Classifying the Fine Polyhedral Spectrum
Sofía Garzón Mora, Christian Haase
TL;DR
The paper advances Fine polyhedral adjunction by proving a complete characterization of the largest values in the Fine $\mathds{Q}$-codegree spectrum and, in dimensions $d=1$ and $d=2$, providing full classifications while establishing a general framework for higher dimensions. It combines structural projections (preserving $\mu^{F}$) with a computationalMILP pipeline to enumerate Fine core normal configurations and realize specific numerators, applied to low-volume polytopes from the Bal18 database.
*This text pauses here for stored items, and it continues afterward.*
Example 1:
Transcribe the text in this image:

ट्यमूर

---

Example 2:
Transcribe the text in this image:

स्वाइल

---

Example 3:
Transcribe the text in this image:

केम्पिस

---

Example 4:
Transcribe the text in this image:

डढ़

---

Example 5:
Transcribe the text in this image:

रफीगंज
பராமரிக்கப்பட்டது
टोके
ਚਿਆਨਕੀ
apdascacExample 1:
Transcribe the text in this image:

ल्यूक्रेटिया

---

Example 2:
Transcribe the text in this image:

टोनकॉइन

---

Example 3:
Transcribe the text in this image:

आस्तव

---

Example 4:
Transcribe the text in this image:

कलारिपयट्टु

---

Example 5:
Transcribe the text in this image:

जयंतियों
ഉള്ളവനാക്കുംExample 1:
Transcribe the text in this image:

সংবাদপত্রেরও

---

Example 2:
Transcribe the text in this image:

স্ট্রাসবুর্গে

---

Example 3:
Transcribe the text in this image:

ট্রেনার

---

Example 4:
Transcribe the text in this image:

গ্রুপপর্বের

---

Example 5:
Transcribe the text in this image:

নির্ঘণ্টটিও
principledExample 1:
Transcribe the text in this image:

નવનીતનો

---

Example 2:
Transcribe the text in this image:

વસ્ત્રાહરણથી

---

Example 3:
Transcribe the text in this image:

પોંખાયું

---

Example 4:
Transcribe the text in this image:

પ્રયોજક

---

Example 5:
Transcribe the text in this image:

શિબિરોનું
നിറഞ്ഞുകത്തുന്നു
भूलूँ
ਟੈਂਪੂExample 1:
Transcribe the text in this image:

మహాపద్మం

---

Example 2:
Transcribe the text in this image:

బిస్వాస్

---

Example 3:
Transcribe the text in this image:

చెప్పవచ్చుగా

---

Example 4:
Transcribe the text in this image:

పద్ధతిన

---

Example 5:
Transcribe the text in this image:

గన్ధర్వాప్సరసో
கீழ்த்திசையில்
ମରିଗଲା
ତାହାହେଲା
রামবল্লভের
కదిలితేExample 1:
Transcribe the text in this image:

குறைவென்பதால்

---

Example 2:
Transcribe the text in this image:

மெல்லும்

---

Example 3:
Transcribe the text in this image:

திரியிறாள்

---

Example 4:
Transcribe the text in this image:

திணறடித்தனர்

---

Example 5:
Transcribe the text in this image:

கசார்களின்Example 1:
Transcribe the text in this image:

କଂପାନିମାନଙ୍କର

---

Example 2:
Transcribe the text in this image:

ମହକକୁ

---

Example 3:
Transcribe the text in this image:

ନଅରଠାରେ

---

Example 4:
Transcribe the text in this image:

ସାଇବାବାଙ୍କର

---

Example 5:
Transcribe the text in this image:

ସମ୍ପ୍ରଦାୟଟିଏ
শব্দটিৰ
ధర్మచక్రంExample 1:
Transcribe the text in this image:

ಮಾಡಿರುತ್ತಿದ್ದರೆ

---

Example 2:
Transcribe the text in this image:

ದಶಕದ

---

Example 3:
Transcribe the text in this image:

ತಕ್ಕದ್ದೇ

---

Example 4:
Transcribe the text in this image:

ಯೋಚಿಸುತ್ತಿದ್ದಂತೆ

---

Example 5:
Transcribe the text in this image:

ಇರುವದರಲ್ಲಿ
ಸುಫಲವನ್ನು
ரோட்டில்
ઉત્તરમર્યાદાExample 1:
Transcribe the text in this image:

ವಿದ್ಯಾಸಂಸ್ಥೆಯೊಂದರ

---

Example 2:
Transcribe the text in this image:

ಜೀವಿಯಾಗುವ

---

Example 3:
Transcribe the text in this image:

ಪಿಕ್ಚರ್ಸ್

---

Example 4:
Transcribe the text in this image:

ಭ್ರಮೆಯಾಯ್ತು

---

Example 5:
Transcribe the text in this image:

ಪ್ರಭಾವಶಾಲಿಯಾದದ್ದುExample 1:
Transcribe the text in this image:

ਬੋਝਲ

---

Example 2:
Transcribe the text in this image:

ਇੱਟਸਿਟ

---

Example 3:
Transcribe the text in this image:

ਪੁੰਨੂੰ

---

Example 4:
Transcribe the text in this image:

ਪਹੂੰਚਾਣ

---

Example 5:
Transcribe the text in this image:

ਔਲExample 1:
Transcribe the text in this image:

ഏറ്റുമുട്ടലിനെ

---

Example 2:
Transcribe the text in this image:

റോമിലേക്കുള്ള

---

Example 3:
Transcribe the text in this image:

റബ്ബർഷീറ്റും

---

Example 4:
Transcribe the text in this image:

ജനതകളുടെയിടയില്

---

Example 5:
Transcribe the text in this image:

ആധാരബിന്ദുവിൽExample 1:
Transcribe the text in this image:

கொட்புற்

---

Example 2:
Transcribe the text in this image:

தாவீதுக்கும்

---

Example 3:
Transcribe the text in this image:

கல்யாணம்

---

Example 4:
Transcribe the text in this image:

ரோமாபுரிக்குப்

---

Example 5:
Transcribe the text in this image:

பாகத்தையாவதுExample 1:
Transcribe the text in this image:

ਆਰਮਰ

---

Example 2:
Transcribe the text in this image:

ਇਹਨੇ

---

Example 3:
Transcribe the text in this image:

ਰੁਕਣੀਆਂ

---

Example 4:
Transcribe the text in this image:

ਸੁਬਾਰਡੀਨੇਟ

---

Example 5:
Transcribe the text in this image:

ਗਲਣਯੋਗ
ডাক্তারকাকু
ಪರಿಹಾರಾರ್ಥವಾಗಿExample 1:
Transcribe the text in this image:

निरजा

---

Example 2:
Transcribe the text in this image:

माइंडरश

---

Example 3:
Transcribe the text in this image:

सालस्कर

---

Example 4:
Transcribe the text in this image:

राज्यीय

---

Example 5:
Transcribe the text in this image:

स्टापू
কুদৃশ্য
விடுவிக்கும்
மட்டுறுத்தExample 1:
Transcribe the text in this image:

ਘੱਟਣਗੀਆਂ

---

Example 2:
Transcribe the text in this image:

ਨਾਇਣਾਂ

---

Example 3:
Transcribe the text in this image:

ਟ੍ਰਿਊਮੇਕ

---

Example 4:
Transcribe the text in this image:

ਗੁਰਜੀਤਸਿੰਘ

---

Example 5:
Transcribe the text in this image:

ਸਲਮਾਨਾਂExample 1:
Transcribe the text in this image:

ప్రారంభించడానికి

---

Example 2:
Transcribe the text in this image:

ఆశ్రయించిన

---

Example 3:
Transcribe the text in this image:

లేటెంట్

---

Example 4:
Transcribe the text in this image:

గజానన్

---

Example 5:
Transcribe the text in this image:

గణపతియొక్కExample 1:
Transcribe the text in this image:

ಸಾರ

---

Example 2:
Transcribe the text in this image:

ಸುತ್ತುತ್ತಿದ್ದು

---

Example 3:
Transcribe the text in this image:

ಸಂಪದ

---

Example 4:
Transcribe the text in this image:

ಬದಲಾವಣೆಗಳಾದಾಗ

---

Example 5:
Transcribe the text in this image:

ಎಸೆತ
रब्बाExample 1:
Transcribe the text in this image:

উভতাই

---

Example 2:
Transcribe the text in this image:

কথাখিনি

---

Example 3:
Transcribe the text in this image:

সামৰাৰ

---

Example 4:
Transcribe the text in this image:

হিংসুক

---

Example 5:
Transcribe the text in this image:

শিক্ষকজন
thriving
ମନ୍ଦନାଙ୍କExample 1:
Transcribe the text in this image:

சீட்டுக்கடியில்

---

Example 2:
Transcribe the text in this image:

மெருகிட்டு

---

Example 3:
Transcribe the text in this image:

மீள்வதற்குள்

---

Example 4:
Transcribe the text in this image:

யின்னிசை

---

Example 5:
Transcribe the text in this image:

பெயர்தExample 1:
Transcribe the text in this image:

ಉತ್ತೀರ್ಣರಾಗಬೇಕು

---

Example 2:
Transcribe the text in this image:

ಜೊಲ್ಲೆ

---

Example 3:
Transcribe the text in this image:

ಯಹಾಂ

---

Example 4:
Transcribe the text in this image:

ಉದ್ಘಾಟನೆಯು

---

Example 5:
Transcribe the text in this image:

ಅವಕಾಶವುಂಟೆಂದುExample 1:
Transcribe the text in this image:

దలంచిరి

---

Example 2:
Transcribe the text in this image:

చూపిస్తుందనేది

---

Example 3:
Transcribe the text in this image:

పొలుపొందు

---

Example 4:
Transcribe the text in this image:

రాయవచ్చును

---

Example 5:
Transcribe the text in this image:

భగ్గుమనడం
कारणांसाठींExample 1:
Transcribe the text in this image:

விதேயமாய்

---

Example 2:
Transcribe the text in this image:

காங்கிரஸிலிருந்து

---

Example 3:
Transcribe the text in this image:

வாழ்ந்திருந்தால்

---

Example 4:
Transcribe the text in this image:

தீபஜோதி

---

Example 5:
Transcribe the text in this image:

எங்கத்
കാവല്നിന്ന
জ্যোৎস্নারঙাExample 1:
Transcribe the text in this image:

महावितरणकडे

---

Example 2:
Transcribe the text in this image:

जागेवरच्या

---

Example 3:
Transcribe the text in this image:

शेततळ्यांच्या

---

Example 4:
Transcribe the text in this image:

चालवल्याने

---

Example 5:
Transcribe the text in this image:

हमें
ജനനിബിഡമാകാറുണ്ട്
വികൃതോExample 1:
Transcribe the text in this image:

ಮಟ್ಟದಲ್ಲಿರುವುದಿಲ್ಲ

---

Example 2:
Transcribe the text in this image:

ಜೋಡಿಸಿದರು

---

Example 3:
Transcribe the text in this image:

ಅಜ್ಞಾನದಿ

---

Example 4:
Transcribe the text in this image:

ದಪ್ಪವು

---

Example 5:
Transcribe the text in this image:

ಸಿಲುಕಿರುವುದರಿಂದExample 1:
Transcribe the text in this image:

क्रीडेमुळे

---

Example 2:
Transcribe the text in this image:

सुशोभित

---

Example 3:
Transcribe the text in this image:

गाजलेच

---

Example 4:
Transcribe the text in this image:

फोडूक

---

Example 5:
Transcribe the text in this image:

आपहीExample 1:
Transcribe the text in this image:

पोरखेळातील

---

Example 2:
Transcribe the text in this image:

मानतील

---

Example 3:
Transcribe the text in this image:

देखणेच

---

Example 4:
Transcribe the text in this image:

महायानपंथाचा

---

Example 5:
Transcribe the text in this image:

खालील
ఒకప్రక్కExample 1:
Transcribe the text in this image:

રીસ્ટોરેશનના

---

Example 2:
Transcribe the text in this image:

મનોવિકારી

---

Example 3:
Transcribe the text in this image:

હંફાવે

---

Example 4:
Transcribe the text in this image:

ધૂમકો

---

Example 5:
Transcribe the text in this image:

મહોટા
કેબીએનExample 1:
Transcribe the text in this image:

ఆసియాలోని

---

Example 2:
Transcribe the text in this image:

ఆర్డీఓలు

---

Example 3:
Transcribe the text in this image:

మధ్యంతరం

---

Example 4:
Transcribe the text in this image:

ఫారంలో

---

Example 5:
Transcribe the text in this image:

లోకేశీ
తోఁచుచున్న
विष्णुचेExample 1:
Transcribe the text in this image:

In dimension $3$, it derives a concrete spectral form $\mu^{F}(P) = \tfrac{q}{k\ell}$ with $q$ from a finite set and $\ell,k$ in fixed ranges, illustrating the growing complexity beyond $d=2$. The main theoretical contribution links the Fine spectrum to degree-0 and degree-1 polytopes (exceptional simplices and Lawrence prisms), yielding precise bounds and a clean hierarchy of possible values, and it opens questions about spectral gaps and density in higher dimensions with potential toric-geometric implications.
Abstract
In this paper, we examine an analogue of the recently solved spectrum conjecture by Fujita in the setting of Fine polyhedral adjunction theory. We present computational results for lower-dimensional polytopes, which lead to a complete classification of the highest numbers of this Fine spectrum in any dimension. Moreover, we present a classification of the Fine spectrum in dimensions one, two and (almost) three, while providing a framework for general classification results in any dimension.